A nurse who accidentally disposed of a living donor's kidney during a transplant said she didn't realize it was in chilled, protective slush that she removed from an operating room, took down a hall to a dirty utility room and "flushed down a hopper," according to a report released by health officials on Monday.
The nurse said she didn't realize the kidney was put in the sterile, semi-frozen solution because she had been on a break, with a different nurse in her place, when a surgeon made that announcement during the Aug. 10 transplant at the University of Toledo Medical Center, according to a review conducted by the state for the federal Centers for Medicare and Medicaid Services and obtained by The Associated Press through a records request.
Hospital administrative staff members interviewed on Aug. 21 hadn't determined how the nurse took the 13-gallon bag of slush, meant to extend the kidney's viability, past several members of the medical staff without them noticing a problem, the report said.
It said poor oversight and communication and insufficient policies were factors in the kidney's disposal, which prompted the voluntary, temporary suspension of the hospital's living-donor kidney transplant program and led to reviews by health officials and a consulting surgeon hired by the hospital.
The hospital, in northwest Ohio about 135 miles north of Columbus, "failed to provide adequate supervision and communication resulting in a donor's kidney being carried out of the operating room, down a hall, into a dirty utility room, and flushed down a hopper," the report stated.
The hospital has since enacted clearer policies to clarify communication between nurses who fill in for one another and to make sure nothing is removed from an operating room until the patient has been moved from it, the report said.
The surveyors determined the hospital wasn't in compliance with Centers for Medicare and Medicaid Services, or CMS, conditions of participation for transplant and surgical services. CMS will authorize a full review of the conditions of participation for the hospital, and, if it's found out of compliance, it could be terminated from the Medicare program, CMS spokeswoman Elizabeth Surgener said in an email.
The hospital, which says it offers specialty care in areas including cardiology, cancer, surgery and kidney transplantation, also may submit a plan of correction.
A spokesman said he had no comment to provide from the hospital Monday.

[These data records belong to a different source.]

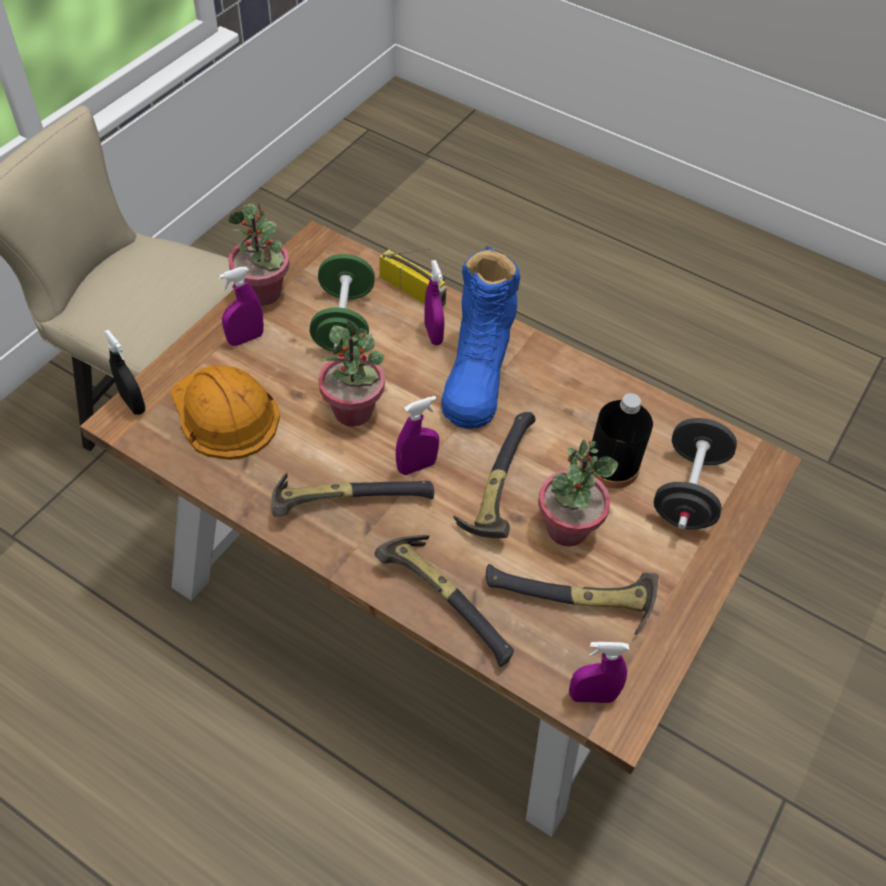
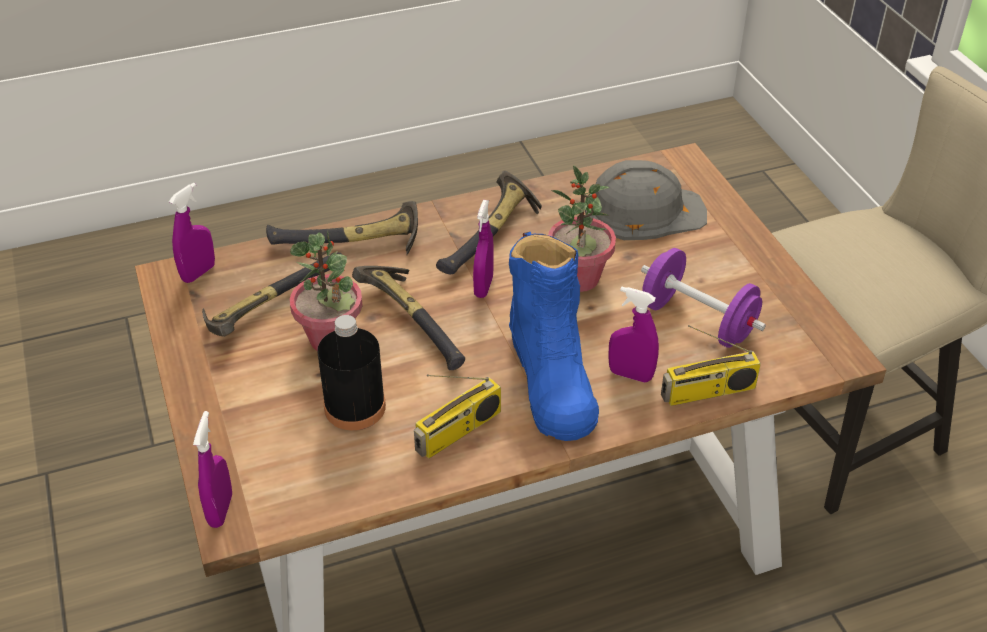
camera: 130 degrees right, 10 degrees down
(133, 403) = (696, 171): black spray bottle -> none
(224, 413) = (644, 210): orange hard hat -> grey hard hat
(246, 339) = (726, 253): purple spray bottle -> purple spray bottle (220, 510)
(263, 293) = (783, 287): potted plant -> none
(344, 323) = (698, 321): green dumbbell -> purple dumbbell
(477, 373) = (551, 378): blue boot -> blue boot turned 150 degrees counterclockwise
(573, 395) = (458, 432): none -> radio
(688, 491) = (273, 442): black dumbbell -> none

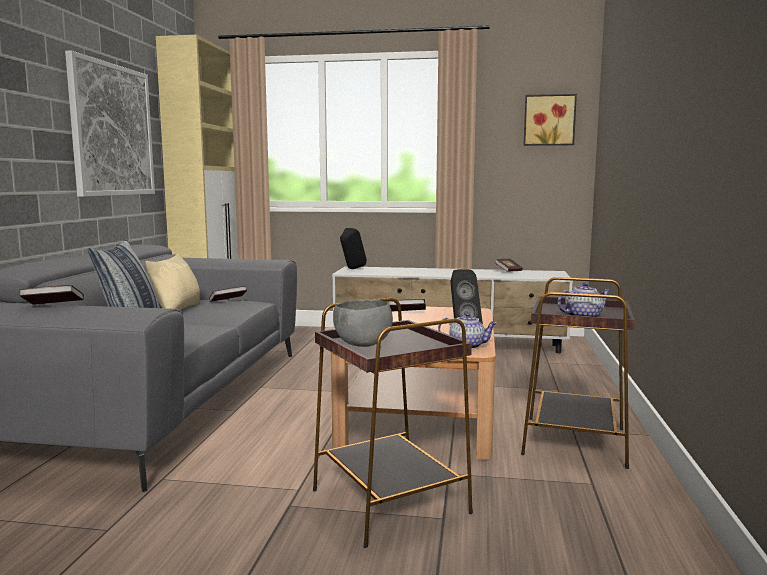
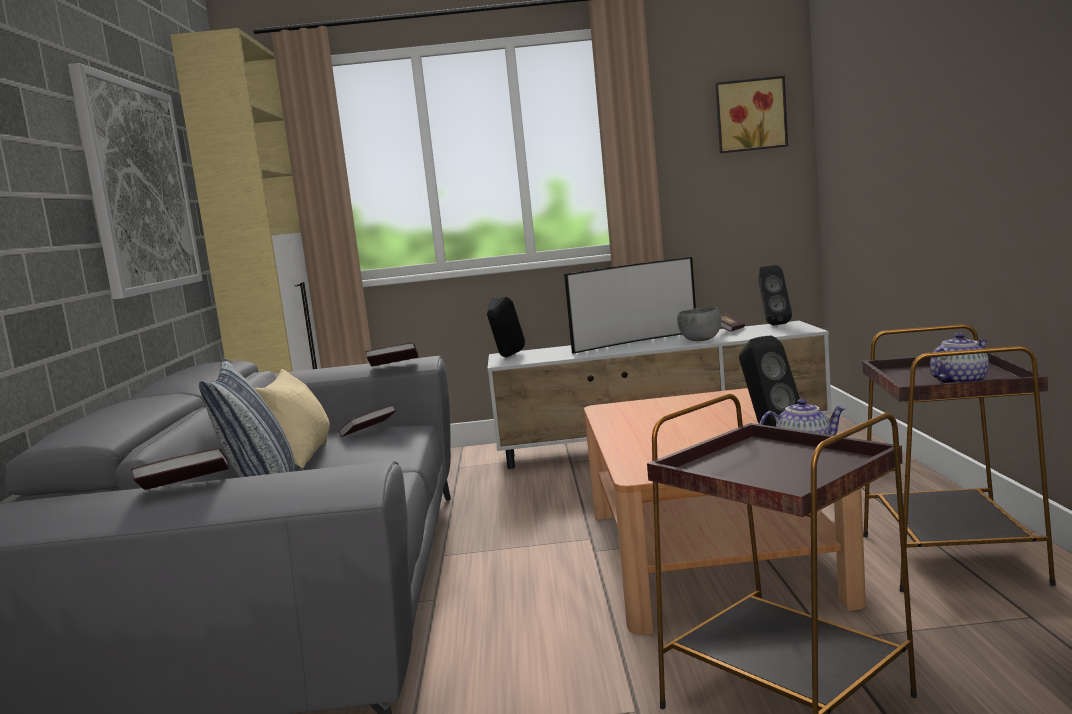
camera: 10 degrees left, 0 degrees up
(362, 345) = (732, 473): grey bowl -> grey bowl (700, 340)
(407, 313) = (654, 411): book -> book (394, 365)
(440, 270) = (633, 341): none -> television
(543, 271) = (773, 325): none -> black speaker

The hospital hasn't said what happened to the intended kidney recipient, who was supposed to receive an organ donated by her brother. The intended recipient and her brother were released from the hospital, which didn't identify them and said it couldn't say whether she received a different kidney.
Hospital officials apologized and hired a Texas surgeon to evaluate their transplant procedures but have not released the results of that evaluation.
The medical center suspended two nurses after the incident; one was later fired, and the other resigned, the hospital said. A surgeon was stripped of his title as director of some surgical services, and a surgical services administrator put on paid leave has resumed work.
The hospital also notified 975 patients and potential organ donors and recipients that they might need to make other arrangements for services typically provided through the program under review.